**AÇÃO NECESSÁRIA A**
Responda com base na notícia sobre o Rioprevidência:
(i) Quantas ações judiciais a PGE-RJ apresentou?
(ii) Em quais fundos se concentram essas ações?
(iii) Em que período a Trustee DTVM teria adquirido um grande volume de ações?
**AÇÃO NECESSÁRIA B**
Liste todas as empresas privadas mencionadas pelo nome na notícia sobre o Rioprevidência.

Rioprevidência tenta recuperar R$ 641,4 milhões em ações contra grupo Master
A Procuradoria-Geral do Estado do Rio de Janeiro (PGE-RJ) entrou com três ações judiciais nesta quinta-feira (16) contra a Master Corretora e gestoras de fundos de investimento para investigar perdas de R$ 641,4 milhões sofridas pelo Fundo Único de Previdência Social do Estado do Rio de Janeiro (Rioprevidência).
Segundo a PGE-RJ, os recursos públicos foram investidos em fundos administrados pelo grupo que está atualmente em processo de liquidação extrajudicial. As ações focam nos investimentos feitos nos fundos Revolution e Texas I FIA, ambos ligados ao Grupo Master.
No caso do Texas I FIA, a Procuradoria afirma que as perdas estão relacionadas a uma possível compra coordenada de ações da Ambipar. Entre julho e agosto de 2024, a gestora Trustee DTVM, citada na Operação Carbono Oculto, teria adquirido um grande volume de ações por meio de fundos, causando uma valorização artificial dos papéis.

[Itens de um conjunto de dados]

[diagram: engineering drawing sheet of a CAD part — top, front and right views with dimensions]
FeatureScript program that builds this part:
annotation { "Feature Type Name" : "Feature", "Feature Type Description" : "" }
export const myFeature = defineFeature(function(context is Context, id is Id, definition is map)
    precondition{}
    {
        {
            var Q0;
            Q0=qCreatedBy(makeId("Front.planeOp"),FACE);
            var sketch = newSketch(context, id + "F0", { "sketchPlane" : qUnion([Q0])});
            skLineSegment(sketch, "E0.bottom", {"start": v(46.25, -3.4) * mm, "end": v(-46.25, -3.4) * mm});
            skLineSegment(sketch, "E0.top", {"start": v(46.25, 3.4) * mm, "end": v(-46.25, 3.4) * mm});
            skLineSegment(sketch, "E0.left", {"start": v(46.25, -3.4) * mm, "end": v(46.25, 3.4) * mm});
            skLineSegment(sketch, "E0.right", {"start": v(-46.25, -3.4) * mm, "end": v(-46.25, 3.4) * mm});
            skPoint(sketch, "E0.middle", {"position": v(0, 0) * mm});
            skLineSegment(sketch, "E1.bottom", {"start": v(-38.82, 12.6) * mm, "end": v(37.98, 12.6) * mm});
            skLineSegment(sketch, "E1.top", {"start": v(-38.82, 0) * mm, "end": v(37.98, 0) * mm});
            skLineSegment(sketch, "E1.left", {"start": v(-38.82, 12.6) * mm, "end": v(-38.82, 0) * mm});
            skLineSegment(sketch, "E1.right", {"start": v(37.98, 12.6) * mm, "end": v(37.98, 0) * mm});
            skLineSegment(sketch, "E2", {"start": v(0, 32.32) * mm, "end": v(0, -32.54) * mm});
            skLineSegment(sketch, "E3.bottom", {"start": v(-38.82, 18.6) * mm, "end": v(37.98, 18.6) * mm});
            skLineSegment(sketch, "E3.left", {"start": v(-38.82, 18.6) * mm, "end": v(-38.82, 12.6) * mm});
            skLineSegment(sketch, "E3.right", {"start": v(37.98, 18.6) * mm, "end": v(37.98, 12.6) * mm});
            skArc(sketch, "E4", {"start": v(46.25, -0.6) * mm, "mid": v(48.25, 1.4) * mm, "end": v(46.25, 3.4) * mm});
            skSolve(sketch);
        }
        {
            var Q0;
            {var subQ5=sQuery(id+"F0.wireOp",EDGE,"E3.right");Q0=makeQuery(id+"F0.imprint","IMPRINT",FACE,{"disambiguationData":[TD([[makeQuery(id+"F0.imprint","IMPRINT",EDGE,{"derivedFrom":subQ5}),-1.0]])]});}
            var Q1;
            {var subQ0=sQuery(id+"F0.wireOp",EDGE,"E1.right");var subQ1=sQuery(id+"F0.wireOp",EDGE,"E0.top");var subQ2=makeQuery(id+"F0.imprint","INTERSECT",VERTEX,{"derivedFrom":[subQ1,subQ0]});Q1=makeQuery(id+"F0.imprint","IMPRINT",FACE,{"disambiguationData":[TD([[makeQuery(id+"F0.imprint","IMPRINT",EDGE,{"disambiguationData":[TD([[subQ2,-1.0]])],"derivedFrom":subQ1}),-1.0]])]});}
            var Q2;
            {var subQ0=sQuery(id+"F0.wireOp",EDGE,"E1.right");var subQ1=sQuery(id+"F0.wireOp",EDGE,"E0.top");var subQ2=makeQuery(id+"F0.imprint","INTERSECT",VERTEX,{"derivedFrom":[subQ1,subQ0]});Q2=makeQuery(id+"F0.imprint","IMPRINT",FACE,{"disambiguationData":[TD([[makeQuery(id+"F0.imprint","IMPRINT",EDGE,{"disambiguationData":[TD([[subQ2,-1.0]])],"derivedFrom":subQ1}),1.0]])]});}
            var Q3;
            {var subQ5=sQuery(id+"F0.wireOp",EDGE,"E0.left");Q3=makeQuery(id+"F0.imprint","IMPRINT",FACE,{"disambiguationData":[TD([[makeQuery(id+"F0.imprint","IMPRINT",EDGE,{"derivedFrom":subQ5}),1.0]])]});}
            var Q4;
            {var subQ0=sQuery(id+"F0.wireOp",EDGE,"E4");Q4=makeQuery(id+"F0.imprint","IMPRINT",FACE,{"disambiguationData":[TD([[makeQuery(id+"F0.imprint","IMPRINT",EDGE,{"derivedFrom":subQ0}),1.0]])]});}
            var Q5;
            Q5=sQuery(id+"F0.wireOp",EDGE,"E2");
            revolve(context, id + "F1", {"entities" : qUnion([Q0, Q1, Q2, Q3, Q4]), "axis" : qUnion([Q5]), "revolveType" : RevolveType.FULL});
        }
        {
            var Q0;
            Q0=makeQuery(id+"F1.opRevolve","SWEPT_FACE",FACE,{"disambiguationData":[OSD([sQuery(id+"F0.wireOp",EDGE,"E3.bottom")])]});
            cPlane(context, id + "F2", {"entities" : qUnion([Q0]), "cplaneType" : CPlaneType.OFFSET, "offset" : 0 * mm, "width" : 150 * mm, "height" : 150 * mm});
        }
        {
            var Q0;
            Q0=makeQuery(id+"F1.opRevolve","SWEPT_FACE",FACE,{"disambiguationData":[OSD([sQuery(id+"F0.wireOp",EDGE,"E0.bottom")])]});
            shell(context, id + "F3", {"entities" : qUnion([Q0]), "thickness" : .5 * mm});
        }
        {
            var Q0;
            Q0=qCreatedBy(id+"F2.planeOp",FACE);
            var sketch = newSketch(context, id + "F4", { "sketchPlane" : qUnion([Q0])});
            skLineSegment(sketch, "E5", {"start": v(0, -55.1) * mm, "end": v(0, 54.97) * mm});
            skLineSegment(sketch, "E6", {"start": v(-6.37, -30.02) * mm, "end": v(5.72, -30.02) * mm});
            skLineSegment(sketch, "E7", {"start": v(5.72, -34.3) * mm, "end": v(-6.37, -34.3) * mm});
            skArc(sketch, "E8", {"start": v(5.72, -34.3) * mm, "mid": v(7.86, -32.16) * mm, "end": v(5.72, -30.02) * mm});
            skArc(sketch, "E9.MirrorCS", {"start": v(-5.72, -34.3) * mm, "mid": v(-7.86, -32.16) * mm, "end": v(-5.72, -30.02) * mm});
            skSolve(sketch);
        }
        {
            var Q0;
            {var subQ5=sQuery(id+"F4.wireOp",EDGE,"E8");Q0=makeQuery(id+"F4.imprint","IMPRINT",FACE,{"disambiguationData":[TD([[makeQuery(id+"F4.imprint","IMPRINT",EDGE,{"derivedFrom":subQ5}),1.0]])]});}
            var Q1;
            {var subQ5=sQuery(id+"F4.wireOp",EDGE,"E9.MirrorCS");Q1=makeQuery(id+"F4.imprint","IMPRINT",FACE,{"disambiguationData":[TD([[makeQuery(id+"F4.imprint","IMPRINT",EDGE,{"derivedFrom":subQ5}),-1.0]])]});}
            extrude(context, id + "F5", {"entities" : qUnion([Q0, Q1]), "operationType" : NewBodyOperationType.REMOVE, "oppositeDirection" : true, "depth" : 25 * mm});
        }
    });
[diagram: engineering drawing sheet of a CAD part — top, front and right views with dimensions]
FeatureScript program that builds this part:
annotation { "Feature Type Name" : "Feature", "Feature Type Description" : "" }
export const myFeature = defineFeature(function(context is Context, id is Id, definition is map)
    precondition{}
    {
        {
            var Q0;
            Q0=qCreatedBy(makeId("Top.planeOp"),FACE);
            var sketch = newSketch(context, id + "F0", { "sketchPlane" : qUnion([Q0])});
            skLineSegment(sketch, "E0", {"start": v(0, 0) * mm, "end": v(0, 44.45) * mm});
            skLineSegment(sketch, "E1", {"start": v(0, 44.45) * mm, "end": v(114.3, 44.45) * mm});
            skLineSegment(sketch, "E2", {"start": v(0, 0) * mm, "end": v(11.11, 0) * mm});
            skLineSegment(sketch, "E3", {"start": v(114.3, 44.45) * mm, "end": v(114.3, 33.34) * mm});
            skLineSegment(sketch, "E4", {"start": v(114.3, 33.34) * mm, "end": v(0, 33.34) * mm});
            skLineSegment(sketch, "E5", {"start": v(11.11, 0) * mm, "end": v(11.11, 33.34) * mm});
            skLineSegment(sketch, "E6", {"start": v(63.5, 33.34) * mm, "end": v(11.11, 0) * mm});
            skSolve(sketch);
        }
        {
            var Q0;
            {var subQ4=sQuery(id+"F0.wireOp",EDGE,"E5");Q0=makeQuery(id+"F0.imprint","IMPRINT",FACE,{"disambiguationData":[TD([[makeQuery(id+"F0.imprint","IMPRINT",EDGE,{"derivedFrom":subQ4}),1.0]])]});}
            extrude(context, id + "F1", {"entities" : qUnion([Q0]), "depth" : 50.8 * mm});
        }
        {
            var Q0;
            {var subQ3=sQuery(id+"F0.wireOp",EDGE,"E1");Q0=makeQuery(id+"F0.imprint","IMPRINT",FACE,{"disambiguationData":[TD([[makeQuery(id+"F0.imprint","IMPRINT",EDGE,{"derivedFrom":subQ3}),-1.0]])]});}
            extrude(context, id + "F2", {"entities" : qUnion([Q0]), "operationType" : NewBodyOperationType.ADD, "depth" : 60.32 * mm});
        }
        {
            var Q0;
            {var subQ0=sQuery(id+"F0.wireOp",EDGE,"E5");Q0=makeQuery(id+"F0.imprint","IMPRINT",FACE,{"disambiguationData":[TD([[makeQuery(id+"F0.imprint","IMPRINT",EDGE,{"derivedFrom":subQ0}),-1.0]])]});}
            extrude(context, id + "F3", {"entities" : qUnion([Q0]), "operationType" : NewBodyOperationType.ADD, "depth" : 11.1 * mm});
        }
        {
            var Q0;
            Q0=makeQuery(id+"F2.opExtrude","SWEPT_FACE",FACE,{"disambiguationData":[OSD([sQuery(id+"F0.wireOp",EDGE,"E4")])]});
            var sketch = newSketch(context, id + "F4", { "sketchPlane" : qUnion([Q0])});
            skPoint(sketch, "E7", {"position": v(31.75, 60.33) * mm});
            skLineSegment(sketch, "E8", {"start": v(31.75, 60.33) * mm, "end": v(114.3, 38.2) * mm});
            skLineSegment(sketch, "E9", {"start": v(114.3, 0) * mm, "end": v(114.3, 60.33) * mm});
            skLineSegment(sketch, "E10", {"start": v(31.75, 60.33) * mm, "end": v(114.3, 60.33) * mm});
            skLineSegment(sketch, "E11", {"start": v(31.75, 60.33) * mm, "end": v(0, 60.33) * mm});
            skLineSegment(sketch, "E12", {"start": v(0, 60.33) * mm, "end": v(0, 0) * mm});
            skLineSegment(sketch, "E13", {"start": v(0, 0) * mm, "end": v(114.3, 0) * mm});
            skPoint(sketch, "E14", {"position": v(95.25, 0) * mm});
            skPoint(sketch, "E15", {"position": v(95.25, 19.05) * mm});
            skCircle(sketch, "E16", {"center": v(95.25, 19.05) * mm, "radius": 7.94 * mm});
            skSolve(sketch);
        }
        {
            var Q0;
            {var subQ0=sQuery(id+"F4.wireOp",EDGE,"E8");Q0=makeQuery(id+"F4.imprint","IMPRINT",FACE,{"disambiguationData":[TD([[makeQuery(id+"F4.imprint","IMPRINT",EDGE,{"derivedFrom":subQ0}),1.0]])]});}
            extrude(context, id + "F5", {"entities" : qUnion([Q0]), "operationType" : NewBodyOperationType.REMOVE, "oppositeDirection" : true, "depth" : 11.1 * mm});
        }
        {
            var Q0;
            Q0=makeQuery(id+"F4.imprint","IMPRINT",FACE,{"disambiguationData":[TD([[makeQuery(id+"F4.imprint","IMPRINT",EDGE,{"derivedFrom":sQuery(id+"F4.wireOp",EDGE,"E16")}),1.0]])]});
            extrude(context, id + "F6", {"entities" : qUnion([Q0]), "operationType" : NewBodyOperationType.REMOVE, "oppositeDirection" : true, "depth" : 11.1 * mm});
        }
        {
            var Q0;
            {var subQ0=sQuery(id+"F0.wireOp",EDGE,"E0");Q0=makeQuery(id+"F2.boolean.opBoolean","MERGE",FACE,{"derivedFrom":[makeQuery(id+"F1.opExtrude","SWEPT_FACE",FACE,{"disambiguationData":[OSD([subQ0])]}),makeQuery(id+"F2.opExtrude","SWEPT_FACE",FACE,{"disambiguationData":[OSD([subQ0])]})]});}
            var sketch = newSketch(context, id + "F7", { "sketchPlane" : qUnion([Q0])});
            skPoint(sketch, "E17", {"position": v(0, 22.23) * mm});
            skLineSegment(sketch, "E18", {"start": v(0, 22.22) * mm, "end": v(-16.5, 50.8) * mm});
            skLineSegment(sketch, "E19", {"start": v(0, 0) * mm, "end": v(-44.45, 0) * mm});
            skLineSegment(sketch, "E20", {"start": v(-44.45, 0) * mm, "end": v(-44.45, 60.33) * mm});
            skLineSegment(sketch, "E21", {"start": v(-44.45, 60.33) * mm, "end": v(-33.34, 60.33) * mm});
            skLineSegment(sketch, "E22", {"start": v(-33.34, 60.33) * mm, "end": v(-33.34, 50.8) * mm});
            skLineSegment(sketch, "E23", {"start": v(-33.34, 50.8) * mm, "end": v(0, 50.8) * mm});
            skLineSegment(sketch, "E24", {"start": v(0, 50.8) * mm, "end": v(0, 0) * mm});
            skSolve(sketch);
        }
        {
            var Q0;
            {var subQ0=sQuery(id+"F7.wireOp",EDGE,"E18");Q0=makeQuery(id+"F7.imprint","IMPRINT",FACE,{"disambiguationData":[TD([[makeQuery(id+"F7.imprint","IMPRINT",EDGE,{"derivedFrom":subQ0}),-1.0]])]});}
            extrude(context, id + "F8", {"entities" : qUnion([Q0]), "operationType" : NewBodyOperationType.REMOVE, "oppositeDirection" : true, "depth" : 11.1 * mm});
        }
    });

**RESPOSTA FINAL A**
(i) Três ações judiciais.
(ii) Nos fundos Revolution e Texas I FIA.
(iii) Entre julho e agosto de 2024.

**RESPOSTA FINAL B**
Master Corretora, Grupo Master, Trustee DTVM, Ambipar